Une impression de déjà-vu - Jessica Rodiguez
Jessica Rodiguez

Mannequin à mes heures, j’emploie la moitié de mon temps à finaliser mes études en esthétique et pour rencontrer le prince charmant. Parce que ce n’est pas toujours facile d’être célibataire de nos jours pour une romantique comme moi. Oh non! C’est d’ailleurs pourquoi ce blogue existe: pour vous raconter – façon sex and the city – mes péripéties de célibataire à Montréal.

Une impression de déjà-vu

J’étais sûr que j’avais déjà vu cet homme à quelque part. Voilà la réflexion que je me faisais pendant une soirée entre amis. Grand, avec une carrure imposante, celui qui ne m’était pas inconnu était très discret, malgré son physique qui ne l’était pas. Je discutais avec Mathias qui s’occupait de la Gérance de construction Rive Nord. Il était heureux d’avoir vu son projet aboutir. J’avais été invité à l’inauguration de son nouvel immeuble à logements. Ce serait un samedi soir, deux semaines plus tard. Ma proposition d’apporter des gâteaux individuels avait été accueillie avec joie. Une fois que j’ai réglé les détails avec Mathias, je suis parti me restaurer. Un buffet avait été dressé dans le salon. Il communique avec la terrasse. La nuit était magnifique, c’était un soir merveilleusement doux et agréable. Mon assiette, que j’avais remplie avec la salade de tomates et les concombres à la crème, fut vite avalée.
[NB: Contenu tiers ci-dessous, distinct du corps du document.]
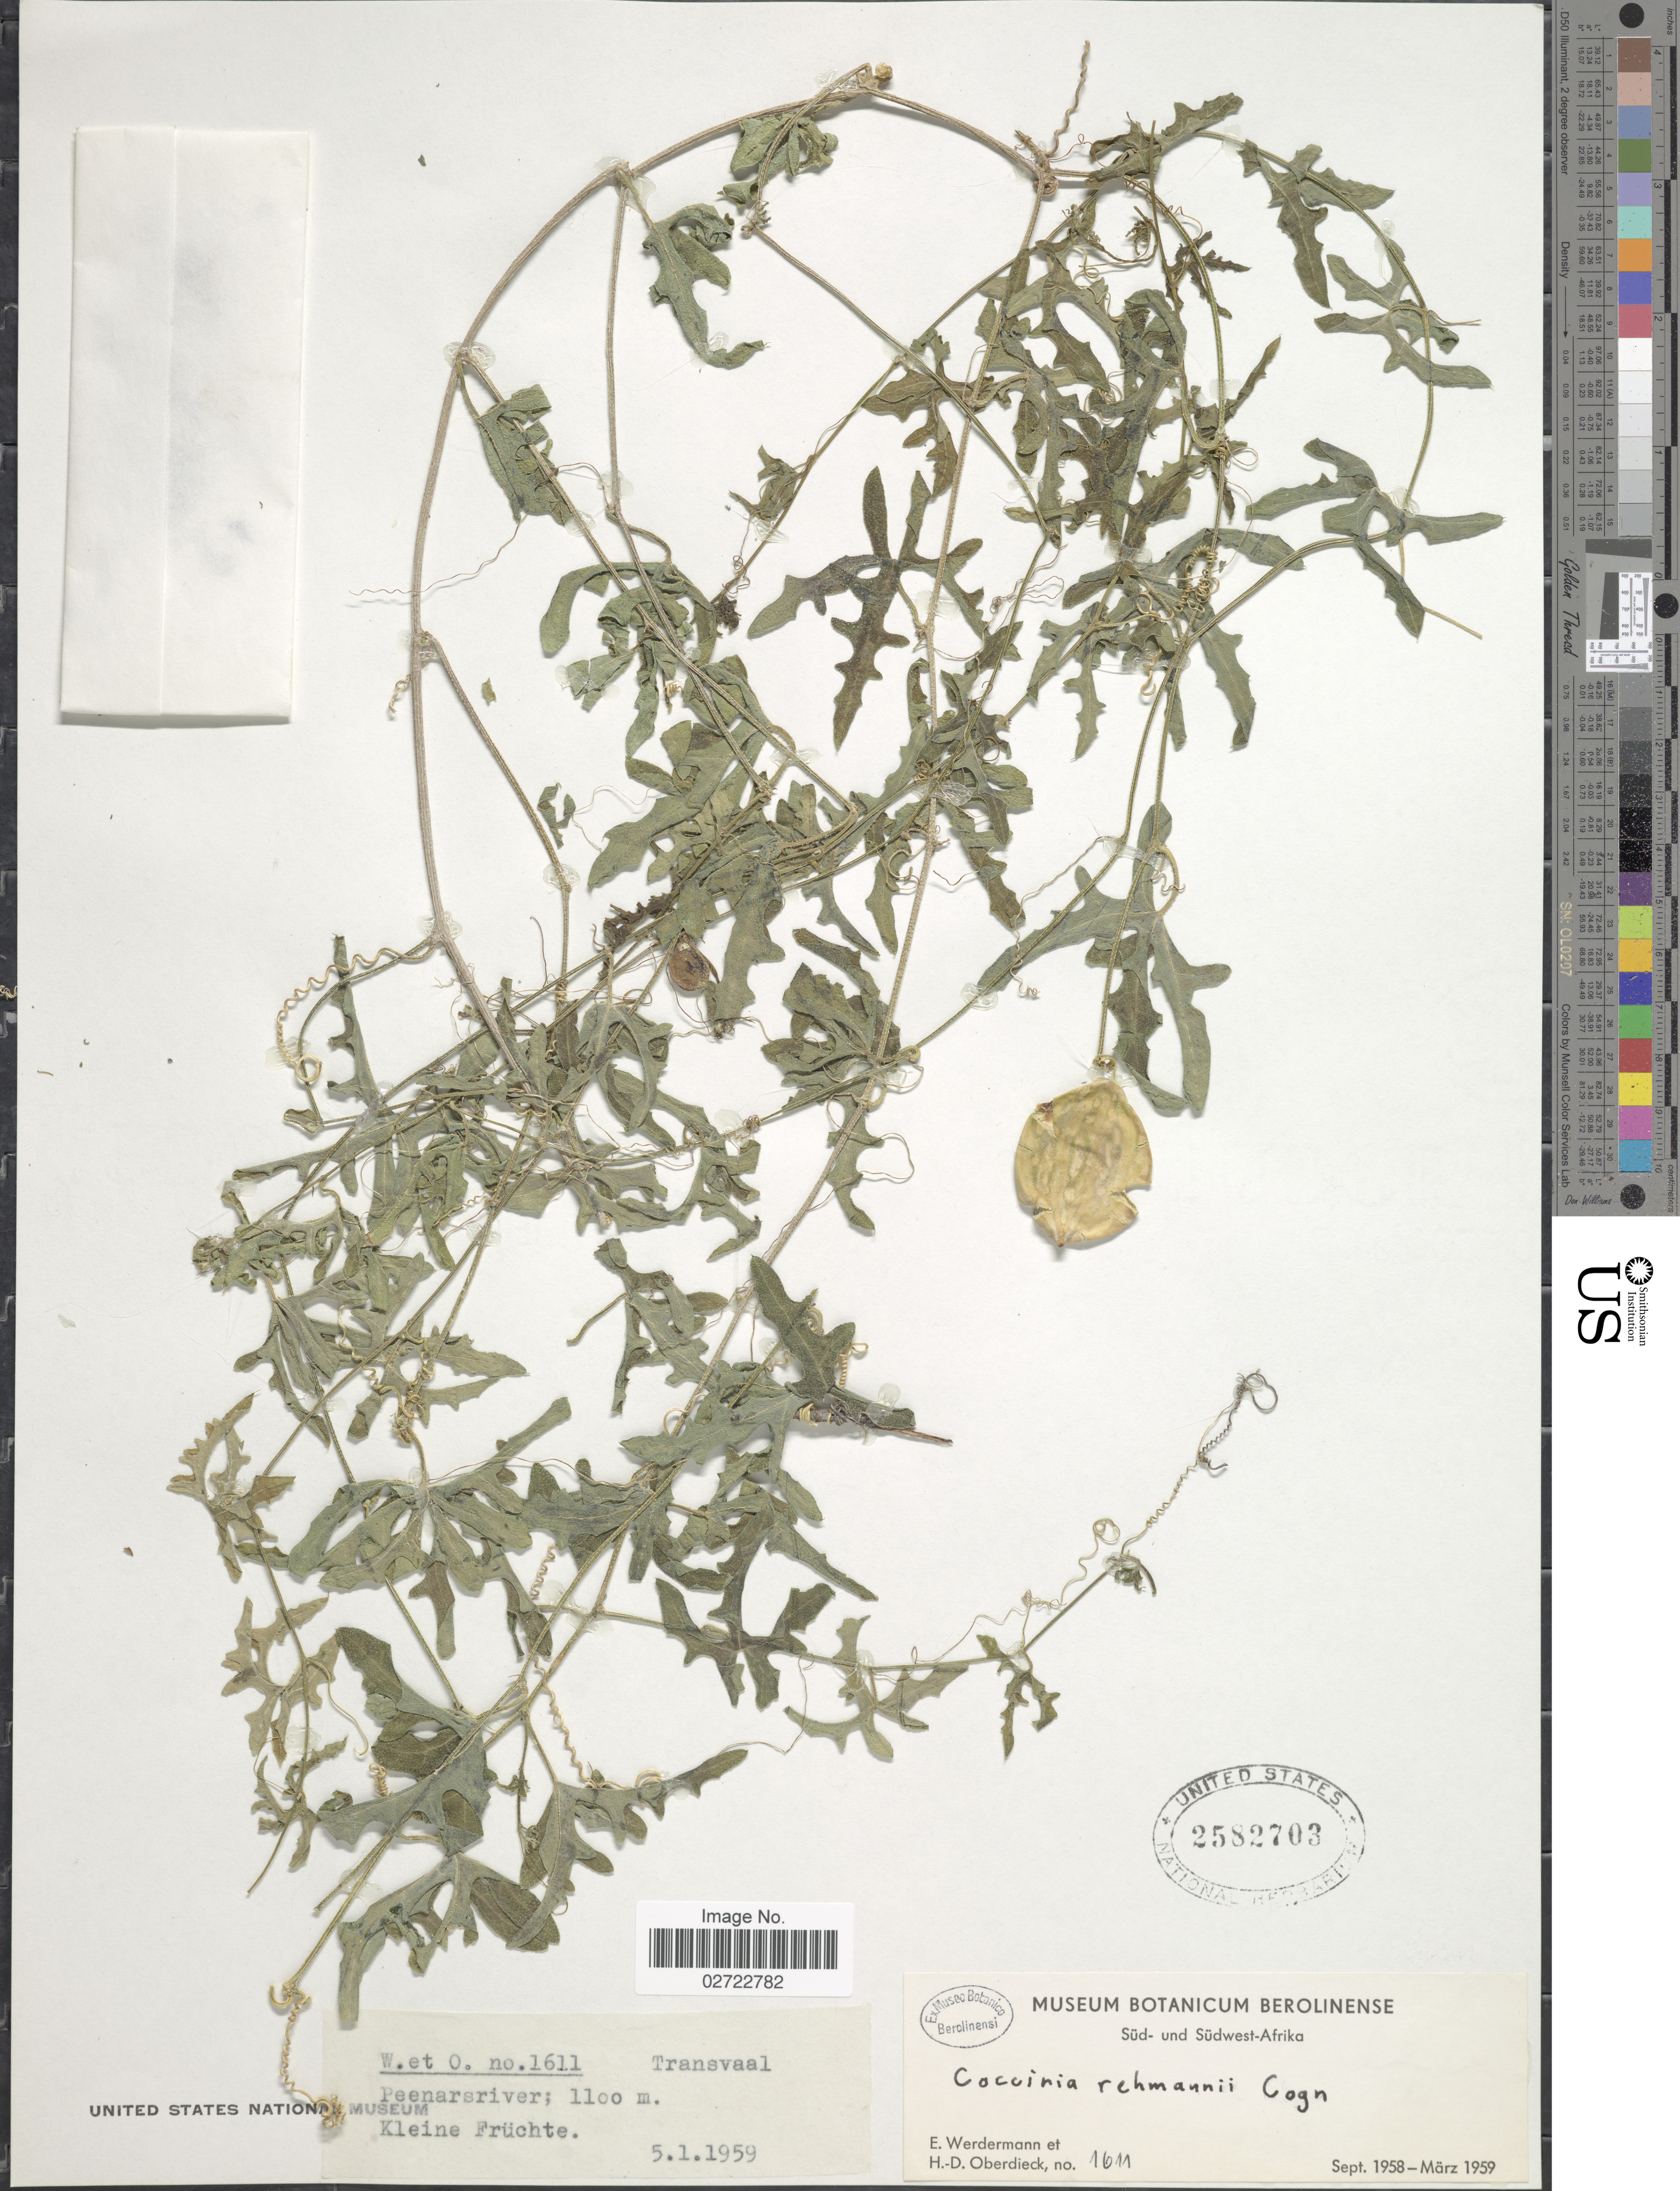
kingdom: Plantae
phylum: Tracheophyta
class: Magnoliopsida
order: Cucurbitales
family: Cucurbitaceae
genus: Coccinia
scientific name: Coccinia rehmannii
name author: Cogn.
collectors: E. Werdermann & H. Oberdieck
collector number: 1611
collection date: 1959-01-05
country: South Africa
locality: Sud- und Sudwest Afrika, Transvaal Peenarsriver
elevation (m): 1100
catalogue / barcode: US 2582703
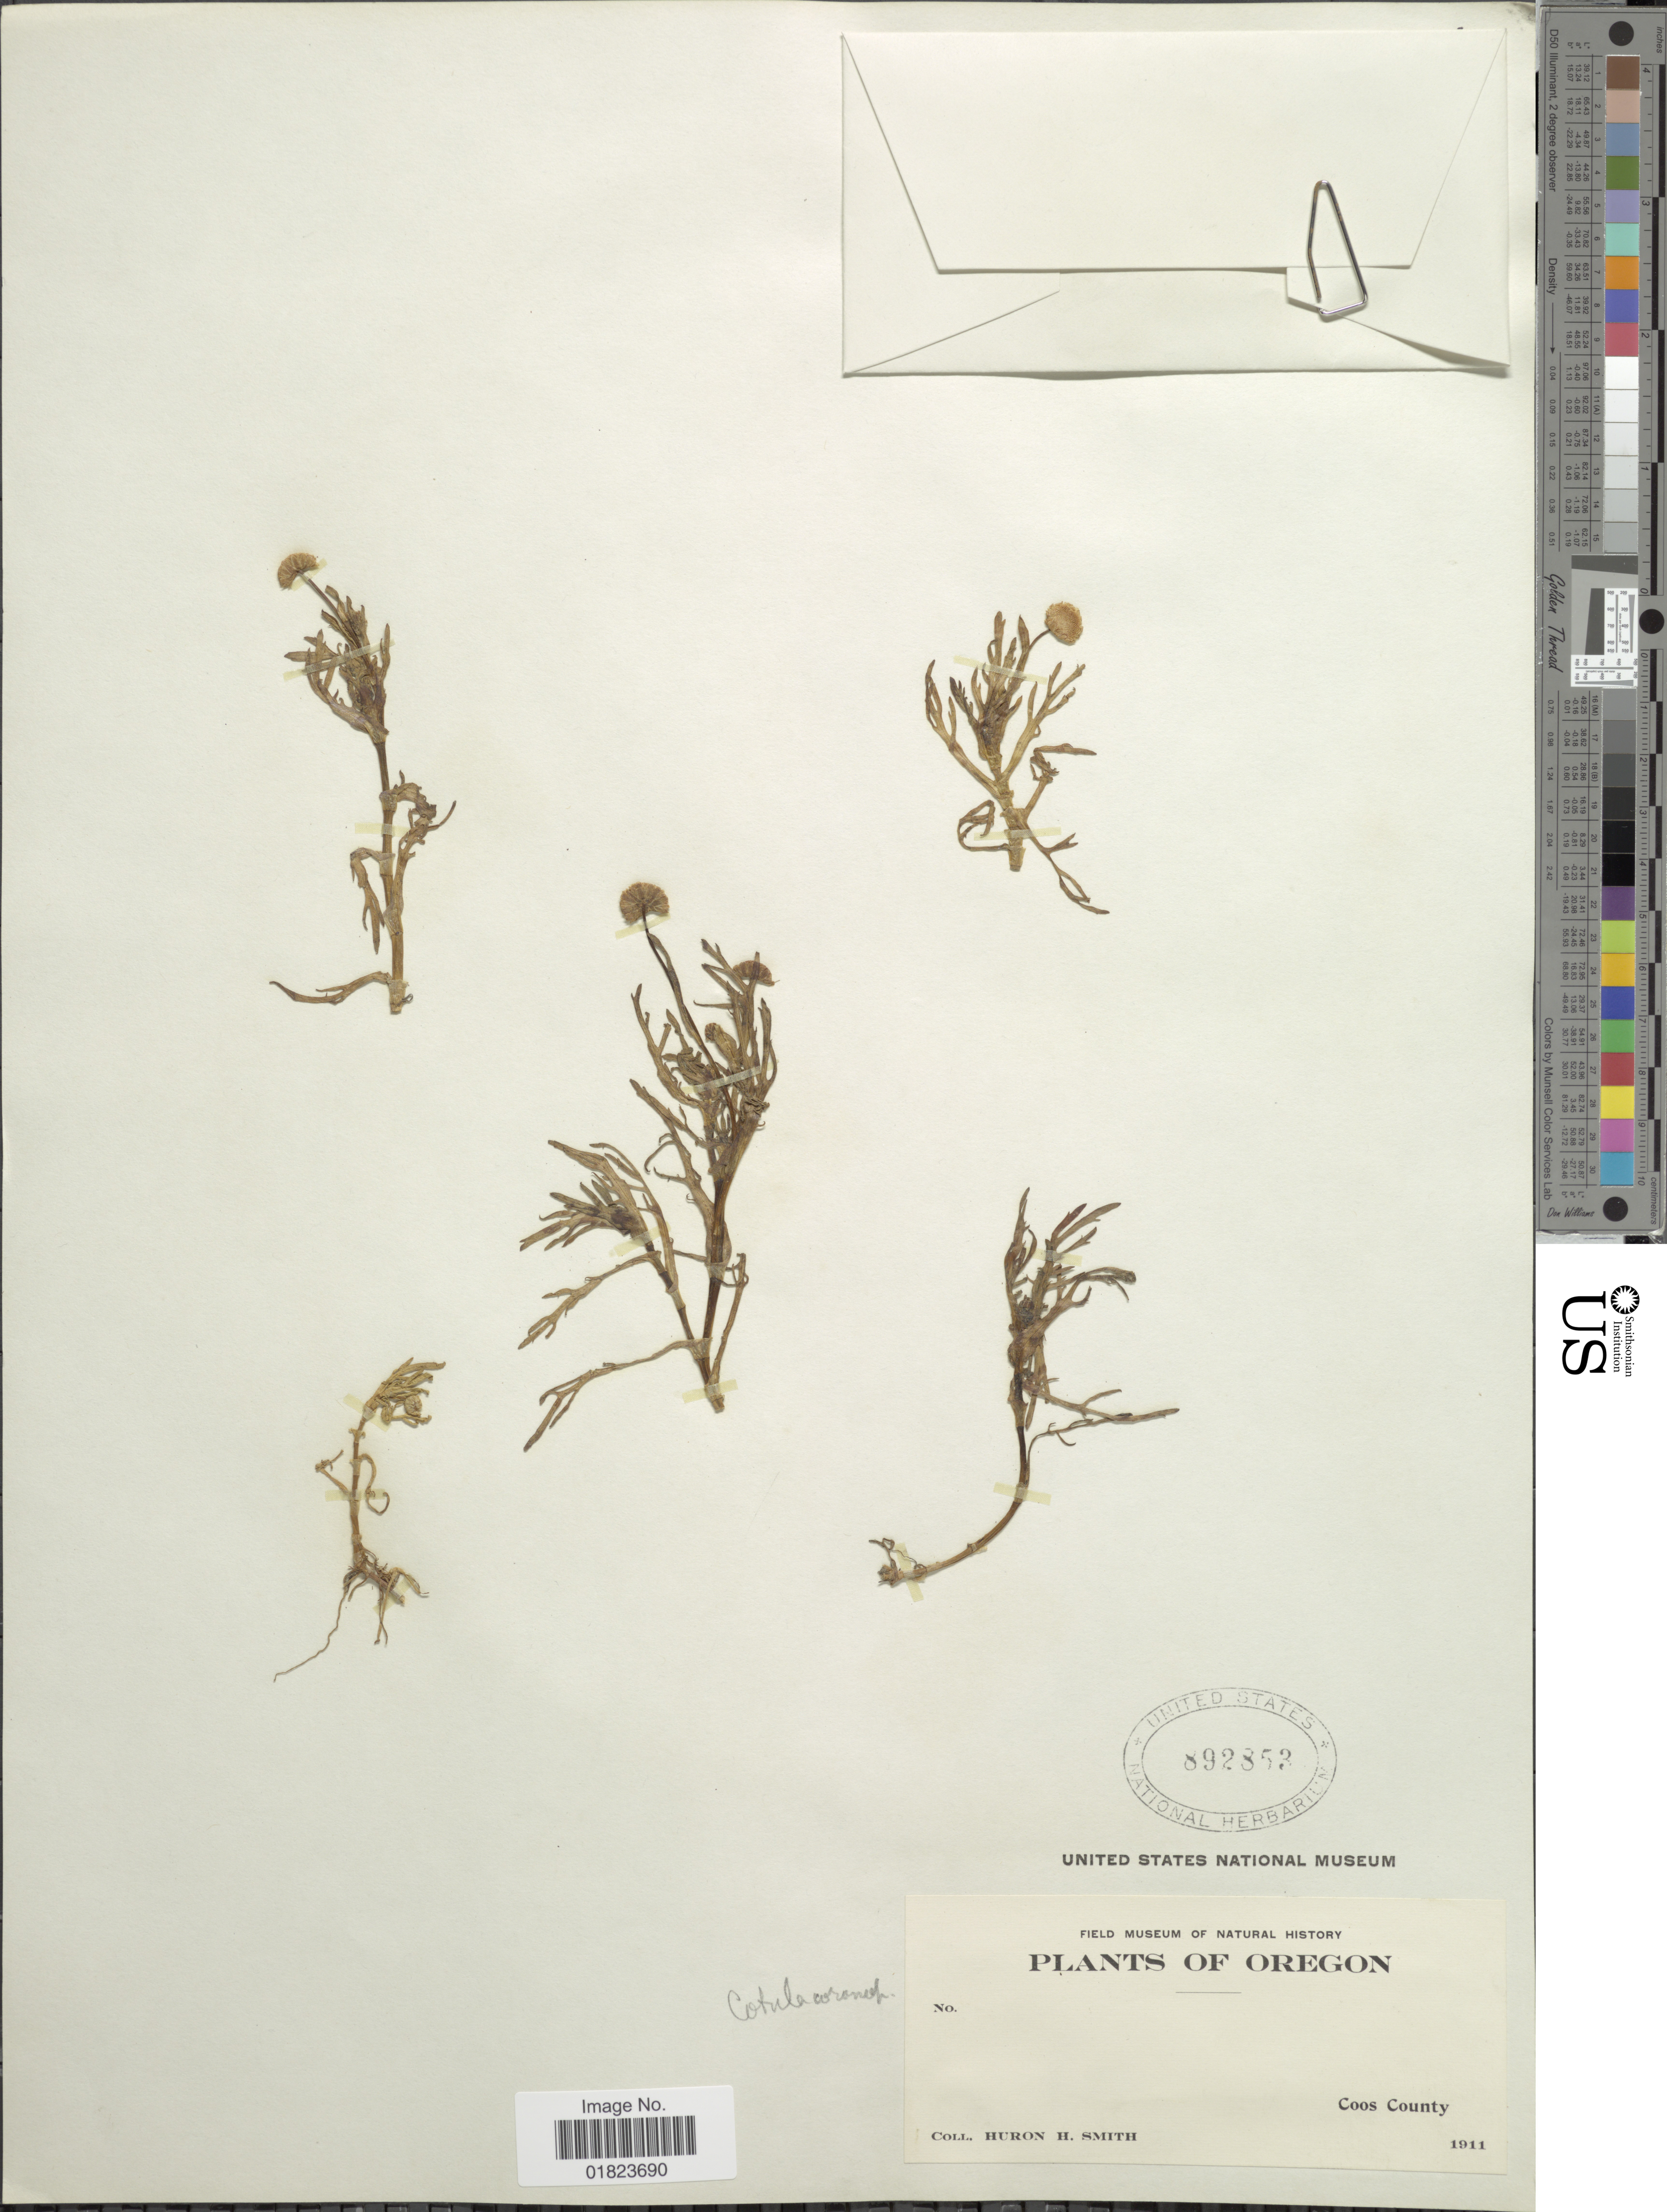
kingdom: Plantae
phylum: Tracheophyta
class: Magnoliopsida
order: Asterales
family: Asteraceae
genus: Cotula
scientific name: Cotula coronopifolia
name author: L.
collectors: Huron H. Smith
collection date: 1911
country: United States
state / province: Oregon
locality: Oregon, Coos County.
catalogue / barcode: US 892853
Les mets étaient disposés sur une table ; elle avait été déplacée de la cuisine à cette pièce. Recouverte d’une nappe jaune, qui cachait ses pieds, la table était pleine de charcuteries, de fromages, de légumes de saison assaisonnés avec originalité et de divers pains. Nadine, qui était la propriétaire du lieu, avait une prédilection, à ce moment-là, pour les pains agrémentés de sésame, de noisettes ou même de raisins secs. Au seigle, au blé complet, à la châtaigne, les pains étaient destinés à accompagner les fromages et les légumes. Cependant, j’en avais goûté, lors de mes précédentes visites, et ils avaient été meilleurs que les plus fondants de mes gâteaux.

Lorsque j’étais revenu du buffet, Mireille conversait avec cet homme. Le profil masculin m’était familier. Quand je vis le visage dans son entier, il m’a évoqué un temps passé de plusieurs années. Pendant que je l’observais, je n’ai pas entendu que Marianne me demandait de la raccompagner chez elle. Nous sommes voisins, et nous nous relayons pour conduire au retour des soirées. J’étais déçu de ne pas pourvoir aborder celui que j’avais connu de nombreuses années auparavant. Je suis rentré chez moi, et juste avant que je m’endorme, les souvenirs me sont revenu. J’étais âgé de six ans quand nous étions devenus amis. Il était parti sept ans plus tard, et je n’avais plus jamais entendu parler de lui, jusqu’à ce soir-là. J’espérais avoir son numéro de téléphone par Nadine, qui devait sûrement le connaître, puisque c’est elle qui l’avait invité. Ce fut ma dernière pensée avant de sombrer dans un profond sommeil.